28 de maio de 2013

subverteu endereços
esquivou-se dos cercos
e foi viver de amplidões

23 de maio de 2013


21 de maio de 2013

essa dança, essa trança, esse nó, essa lança; essa loucura mansa, fissura, mistura, fartura de apelos, suspiros, promessas, vontades, segredos, surdinas, desejos. essa frágil intimidade de corpos que se querem juntos mas se retorcem em medo do amanhã e seus enredos de destino incalculável. esse bolo, esse rolo, estranho alvoroço de tantos quereres, com colos, vontades, sonhos, dizeres. planos e mãos e pés e corpos e almas e tudo aquilo que de repente, num minuto qualquer desse tempo presente, se mistura num emaranhado bom de vida a dois (em um). e o que era dessas duas "gentes", individualmente, passa a ser um só a gente. felizmente.

20 de maio de 2013

me puxou pra bem perto e disse
que eu tinha ar de distância.
nunca mais arredei pé.

às vezes
inventar você é tão bom,
que eu tenho medo de te encontrar.

15 de maio de 2013

ontem eu vi um filme lindo e triste que me fez sentir tão extensão de você... me deparei com coisas que já nem lembrava haver sentido, naquele tempo distante em que o mundo ainda era gigante e eu bem pequenininha. pensei na quantidade de vezes em que furtei teus baús de memórias para incorporá-las à minha própria história, costurando minha vida a partir dos pedacinhos que conseguia entender daquele teu ser desencantado e frágil. lembrei das infinitas noites em que fingi que dormia, só pra você se sentir à vontade e chorar o tanto que precisasse. rememorei meu medo de que sua dor não passasse nunca, minha impotência infantil fazendo companhia inútil a um desespero só seu, mas que também me sufocava aos poucos. pensei no tanto de mim que vem de ti, no tanto teu que veio dela e em como a tecitura da mais singular história de gente é feita, sempre, dessa sobreposição de vivências e tempos, que mesmo quando não se cruzam arranjam um jeito de se tocar.    

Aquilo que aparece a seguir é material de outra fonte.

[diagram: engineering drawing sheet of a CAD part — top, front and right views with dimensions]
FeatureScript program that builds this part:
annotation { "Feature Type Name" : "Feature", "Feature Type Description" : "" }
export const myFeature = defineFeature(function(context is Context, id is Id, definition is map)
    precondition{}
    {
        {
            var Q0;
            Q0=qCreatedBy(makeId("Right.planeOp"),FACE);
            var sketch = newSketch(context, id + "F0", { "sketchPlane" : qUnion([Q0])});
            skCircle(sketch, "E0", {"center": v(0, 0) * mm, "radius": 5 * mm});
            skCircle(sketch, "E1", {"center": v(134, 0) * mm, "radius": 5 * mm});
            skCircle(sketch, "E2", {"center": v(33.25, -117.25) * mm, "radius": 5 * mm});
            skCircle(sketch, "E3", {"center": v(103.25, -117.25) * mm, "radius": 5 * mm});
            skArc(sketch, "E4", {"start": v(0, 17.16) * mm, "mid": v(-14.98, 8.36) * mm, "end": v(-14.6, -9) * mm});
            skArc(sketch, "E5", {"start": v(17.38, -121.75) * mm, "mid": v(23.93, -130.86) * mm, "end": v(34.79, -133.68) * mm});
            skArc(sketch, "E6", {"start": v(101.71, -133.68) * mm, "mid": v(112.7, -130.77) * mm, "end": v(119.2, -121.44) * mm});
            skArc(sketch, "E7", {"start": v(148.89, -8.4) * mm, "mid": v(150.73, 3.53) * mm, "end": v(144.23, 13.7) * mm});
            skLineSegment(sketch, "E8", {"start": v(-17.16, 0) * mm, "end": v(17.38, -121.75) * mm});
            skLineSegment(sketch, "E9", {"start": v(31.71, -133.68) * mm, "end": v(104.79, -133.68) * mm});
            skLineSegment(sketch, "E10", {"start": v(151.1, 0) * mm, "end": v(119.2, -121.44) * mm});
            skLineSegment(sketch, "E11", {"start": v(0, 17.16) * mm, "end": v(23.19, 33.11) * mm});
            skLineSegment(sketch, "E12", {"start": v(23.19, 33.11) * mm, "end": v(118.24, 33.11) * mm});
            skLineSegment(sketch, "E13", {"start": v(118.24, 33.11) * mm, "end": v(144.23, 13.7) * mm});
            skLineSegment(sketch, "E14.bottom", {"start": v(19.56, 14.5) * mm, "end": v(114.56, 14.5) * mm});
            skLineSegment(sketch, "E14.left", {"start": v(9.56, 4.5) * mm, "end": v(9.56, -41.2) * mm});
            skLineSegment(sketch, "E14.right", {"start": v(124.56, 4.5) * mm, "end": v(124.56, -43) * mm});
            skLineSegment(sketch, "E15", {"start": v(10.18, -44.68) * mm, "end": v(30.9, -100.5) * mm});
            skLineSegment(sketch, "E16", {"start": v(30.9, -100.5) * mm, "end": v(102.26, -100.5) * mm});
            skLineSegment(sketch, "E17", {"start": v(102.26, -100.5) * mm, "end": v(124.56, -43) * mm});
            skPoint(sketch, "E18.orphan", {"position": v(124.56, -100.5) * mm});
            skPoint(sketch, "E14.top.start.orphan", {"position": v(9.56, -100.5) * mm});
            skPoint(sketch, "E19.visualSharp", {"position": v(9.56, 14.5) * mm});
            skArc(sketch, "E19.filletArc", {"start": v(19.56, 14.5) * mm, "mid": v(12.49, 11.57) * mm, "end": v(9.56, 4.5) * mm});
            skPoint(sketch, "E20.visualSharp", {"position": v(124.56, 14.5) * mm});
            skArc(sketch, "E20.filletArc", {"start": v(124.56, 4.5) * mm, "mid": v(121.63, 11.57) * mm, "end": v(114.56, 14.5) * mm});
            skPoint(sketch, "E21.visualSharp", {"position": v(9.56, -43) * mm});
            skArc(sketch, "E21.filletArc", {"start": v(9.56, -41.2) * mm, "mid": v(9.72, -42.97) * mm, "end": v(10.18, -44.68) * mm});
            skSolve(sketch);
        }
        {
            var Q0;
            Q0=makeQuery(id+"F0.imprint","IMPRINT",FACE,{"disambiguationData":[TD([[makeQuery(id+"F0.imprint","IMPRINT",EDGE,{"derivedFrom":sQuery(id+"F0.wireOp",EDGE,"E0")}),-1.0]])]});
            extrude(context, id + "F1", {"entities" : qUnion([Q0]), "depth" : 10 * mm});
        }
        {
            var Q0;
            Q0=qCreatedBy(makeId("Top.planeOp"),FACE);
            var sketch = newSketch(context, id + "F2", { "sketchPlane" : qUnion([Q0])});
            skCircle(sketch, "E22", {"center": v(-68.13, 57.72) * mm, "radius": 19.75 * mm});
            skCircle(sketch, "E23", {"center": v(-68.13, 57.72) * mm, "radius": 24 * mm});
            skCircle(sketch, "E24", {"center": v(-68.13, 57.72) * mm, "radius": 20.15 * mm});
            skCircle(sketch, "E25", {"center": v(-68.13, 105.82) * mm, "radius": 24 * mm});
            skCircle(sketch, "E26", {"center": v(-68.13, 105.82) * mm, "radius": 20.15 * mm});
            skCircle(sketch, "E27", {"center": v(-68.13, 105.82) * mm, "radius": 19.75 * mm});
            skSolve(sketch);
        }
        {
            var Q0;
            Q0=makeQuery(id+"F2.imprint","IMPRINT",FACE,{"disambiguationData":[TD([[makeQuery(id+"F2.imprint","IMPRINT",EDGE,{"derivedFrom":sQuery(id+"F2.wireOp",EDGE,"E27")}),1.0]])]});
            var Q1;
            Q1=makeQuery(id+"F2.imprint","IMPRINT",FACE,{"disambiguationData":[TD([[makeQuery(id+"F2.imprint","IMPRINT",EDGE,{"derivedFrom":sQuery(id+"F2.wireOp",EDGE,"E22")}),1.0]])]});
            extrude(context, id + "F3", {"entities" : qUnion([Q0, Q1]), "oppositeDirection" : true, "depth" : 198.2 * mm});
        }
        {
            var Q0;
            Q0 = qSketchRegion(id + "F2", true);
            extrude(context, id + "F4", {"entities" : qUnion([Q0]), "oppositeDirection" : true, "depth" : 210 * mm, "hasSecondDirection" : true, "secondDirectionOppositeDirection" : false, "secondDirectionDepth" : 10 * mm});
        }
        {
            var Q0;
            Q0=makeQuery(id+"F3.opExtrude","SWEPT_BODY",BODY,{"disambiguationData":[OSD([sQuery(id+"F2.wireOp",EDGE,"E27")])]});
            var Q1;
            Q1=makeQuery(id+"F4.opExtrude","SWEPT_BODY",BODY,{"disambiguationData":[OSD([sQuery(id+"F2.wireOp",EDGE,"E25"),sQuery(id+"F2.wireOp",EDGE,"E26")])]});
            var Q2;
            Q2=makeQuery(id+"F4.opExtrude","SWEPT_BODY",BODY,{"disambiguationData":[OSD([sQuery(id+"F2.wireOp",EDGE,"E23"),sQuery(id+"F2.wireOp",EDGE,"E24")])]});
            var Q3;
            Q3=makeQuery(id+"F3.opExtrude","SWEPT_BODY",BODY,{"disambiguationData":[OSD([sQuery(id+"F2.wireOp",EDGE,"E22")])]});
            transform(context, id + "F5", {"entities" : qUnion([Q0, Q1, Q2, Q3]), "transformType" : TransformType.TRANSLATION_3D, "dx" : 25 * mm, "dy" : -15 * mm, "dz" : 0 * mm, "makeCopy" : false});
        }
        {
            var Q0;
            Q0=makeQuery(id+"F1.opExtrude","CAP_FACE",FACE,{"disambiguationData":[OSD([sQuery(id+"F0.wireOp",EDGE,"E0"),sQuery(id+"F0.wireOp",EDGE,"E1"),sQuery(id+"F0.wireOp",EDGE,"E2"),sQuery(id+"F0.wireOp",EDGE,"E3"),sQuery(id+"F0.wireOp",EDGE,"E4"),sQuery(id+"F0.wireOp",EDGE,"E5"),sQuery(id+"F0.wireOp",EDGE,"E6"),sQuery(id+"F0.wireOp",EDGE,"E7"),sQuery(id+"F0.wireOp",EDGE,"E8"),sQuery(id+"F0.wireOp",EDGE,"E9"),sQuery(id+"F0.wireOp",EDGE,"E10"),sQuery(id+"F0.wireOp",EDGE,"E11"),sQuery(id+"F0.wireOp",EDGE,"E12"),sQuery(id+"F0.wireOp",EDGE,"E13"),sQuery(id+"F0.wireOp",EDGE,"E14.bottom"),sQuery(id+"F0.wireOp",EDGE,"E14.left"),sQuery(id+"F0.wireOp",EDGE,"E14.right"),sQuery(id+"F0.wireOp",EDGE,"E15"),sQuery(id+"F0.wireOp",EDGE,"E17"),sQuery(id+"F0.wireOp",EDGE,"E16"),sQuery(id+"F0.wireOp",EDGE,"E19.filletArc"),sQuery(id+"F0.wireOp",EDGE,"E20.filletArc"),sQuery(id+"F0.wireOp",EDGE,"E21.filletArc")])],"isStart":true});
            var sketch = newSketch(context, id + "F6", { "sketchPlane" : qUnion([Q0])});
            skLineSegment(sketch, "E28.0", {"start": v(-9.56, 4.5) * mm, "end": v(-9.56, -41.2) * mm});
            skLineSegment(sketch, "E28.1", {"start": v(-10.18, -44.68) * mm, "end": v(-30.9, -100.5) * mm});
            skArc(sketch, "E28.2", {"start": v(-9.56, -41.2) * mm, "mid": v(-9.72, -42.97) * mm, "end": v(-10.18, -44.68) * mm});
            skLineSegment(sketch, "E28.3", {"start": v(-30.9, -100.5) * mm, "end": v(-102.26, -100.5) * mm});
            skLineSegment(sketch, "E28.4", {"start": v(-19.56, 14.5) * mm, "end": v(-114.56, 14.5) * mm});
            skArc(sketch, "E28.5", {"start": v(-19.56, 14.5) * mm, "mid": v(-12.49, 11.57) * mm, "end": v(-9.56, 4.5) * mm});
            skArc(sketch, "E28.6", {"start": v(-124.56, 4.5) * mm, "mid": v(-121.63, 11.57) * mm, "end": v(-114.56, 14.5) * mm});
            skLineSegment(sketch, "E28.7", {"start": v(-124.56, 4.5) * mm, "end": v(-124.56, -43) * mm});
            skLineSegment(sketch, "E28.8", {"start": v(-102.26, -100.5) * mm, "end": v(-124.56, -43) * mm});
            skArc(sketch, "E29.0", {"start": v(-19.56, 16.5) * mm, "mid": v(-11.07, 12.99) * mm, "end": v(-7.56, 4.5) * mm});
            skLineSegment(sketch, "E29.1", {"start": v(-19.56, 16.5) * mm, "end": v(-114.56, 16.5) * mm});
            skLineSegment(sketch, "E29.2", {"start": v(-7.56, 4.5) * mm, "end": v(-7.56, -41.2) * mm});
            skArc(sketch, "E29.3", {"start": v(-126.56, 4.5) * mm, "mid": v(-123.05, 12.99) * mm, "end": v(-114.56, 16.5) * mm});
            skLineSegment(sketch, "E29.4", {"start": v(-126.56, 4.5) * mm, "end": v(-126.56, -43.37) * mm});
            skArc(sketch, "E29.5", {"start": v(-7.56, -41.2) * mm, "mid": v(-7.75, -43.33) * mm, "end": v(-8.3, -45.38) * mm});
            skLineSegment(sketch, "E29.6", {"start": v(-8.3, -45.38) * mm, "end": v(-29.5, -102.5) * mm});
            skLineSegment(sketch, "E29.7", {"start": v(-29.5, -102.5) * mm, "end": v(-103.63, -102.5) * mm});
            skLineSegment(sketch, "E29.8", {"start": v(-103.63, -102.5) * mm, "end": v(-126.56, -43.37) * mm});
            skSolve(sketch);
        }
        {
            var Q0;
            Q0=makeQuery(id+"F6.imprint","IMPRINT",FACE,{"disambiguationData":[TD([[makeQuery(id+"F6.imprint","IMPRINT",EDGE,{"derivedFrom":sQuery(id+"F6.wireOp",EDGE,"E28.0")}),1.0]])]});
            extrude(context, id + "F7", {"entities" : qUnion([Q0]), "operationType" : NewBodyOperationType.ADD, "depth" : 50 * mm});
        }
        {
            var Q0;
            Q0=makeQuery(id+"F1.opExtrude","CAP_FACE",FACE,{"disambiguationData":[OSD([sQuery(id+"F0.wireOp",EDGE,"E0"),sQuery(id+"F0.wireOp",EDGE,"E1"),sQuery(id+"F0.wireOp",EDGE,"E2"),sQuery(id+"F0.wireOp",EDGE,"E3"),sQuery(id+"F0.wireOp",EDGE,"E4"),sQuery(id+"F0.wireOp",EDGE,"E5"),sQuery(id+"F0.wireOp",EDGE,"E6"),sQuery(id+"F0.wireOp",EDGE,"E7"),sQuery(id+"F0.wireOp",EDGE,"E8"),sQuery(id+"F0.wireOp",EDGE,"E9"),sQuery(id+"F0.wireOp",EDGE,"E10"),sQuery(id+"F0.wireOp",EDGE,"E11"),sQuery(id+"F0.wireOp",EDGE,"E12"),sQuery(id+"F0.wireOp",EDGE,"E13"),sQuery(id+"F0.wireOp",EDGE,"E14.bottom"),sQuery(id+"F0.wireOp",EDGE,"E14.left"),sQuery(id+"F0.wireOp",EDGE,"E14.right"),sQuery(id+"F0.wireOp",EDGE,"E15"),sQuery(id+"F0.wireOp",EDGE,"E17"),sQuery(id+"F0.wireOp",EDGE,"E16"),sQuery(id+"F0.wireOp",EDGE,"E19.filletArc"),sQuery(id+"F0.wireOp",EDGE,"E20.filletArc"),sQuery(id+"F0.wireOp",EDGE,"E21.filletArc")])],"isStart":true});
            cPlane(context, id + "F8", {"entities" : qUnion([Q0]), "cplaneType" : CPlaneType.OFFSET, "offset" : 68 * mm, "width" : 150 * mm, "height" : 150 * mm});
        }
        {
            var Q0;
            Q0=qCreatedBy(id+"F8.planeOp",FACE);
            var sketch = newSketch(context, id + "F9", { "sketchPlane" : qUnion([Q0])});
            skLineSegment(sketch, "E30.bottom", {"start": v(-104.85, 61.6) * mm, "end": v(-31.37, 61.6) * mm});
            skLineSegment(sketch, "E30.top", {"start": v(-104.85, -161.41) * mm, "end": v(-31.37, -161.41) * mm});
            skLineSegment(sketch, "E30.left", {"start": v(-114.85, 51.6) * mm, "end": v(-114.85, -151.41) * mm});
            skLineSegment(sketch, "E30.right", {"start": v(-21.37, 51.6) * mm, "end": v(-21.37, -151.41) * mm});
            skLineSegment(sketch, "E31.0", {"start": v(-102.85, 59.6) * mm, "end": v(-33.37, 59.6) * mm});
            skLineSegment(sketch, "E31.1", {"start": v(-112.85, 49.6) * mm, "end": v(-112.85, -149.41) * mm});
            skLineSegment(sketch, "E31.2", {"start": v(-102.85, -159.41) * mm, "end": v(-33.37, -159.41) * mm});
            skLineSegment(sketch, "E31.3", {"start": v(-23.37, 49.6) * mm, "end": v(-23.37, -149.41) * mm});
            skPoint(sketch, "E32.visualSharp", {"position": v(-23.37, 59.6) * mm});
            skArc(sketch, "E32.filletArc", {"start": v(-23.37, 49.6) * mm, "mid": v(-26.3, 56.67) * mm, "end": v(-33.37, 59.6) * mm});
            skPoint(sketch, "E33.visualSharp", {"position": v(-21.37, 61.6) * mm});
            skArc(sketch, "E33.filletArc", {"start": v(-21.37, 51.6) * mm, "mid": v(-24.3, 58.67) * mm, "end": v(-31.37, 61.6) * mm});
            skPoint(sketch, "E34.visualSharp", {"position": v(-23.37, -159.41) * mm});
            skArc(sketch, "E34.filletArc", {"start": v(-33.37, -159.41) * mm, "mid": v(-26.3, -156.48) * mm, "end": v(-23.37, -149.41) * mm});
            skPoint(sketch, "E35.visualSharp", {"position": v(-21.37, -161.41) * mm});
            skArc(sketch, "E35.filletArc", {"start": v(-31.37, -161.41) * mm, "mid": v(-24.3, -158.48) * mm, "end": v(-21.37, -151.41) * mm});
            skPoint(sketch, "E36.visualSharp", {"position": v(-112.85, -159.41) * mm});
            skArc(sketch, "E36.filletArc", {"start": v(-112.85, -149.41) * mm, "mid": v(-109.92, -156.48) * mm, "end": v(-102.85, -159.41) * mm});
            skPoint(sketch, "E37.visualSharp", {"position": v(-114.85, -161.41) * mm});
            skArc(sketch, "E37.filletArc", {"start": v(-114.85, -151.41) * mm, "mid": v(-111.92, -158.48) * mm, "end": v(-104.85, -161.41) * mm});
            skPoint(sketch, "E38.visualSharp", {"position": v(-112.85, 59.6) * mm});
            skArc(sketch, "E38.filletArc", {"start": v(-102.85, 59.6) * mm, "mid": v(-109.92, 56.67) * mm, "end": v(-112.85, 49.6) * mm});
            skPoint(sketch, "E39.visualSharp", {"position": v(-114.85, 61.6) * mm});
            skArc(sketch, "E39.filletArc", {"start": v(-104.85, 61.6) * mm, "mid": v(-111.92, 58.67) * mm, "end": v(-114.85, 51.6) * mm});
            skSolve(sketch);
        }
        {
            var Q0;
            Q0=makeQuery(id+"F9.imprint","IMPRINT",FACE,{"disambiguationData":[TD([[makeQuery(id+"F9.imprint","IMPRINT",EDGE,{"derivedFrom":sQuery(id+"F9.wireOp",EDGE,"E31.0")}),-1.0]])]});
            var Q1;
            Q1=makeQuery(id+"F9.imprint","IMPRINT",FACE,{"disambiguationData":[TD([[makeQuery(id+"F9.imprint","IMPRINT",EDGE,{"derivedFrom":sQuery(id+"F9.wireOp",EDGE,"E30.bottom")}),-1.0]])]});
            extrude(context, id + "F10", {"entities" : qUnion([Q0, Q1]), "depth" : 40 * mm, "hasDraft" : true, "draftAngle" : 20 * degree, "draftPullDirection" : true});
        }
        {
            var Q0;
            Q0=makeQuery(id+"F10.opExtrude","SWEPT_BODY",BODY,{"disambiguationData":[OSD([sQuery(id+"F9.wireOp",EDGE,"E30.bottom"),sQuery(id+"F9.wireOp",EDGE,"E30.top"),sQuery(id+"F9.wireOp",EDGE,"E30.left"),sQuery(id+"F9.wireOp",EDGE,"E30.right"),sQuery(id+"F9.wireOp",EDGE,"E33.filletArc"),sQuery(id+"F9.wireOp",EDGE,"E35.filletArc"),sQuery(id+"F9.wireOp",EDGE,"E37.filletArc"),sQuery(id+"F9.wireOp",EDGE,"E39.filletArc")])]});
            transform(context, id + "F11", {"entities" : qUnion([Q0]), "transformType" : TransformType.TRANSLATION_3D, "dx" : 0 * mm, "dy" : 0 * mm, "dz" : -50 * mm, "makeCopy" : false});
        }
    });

um dia eu li, e era seu convite de casamento, que "as histórias não começam, elas simplesmente continuam". nunca pareceu tão verdade.

13 de maio de 2013

fugindo da aridez de outros destinos, fiz morada em coração lixiviado;
tanto chovia, todos os dias, à mesma hora, que meu amor não conseguiu ser semeado.

8 de maio de 2013

não conseguia entender suas ávidas mansidões, tampouco lidar com seus contrastes sem cor. tudo em você me confundia pra menos.
nesse vão aqui de dentro
em meu mais íntimo recanto
tem um bando de tranqueiras
espalhadas pelos cantos
muitas vezes, eu confesso,
ainda mais se está escuro,
chuto quinas e tropeço,
quando não derrubo tudo.


7 de maio de 2013

que ando querendo da vida é só mais vida, mesmo. mas quero coisa inteira, doida, afoita, que se desenrola daqui pra fora, esganiça, explode e desatina o juízo da gente de tanto acontecer. quero a vida cheia de lida, daquela que idealiza e realiza sem resfolegar. ando assim mei brotando, mei torta, mei palavra às pressas que não se completa, com o juízo chamuscado de ideias pra socar pra fora me roçando bem aqui na nuca da alma.

5 de maio de 2013

alguns silêncios querem mesmo não dizer.
em caso assim, delicadeza é não pedir explicação.

4 de maio de 2013

espaçados passos na estrada; não há de ser nada. nada mais que um coração fadado a caçar atalho pras lonjuras de um amor sem norte. segue essa marcha sem cura, paciente e segura, em resignada aceitação da lentidão da sorte.

3 de maio de 2013

coroou-me rainha
de seu castelo de pau a pique.

empenhei-me na tecitura de uma manhã em sol a ver se enfeitava tanta vida em preto e branco.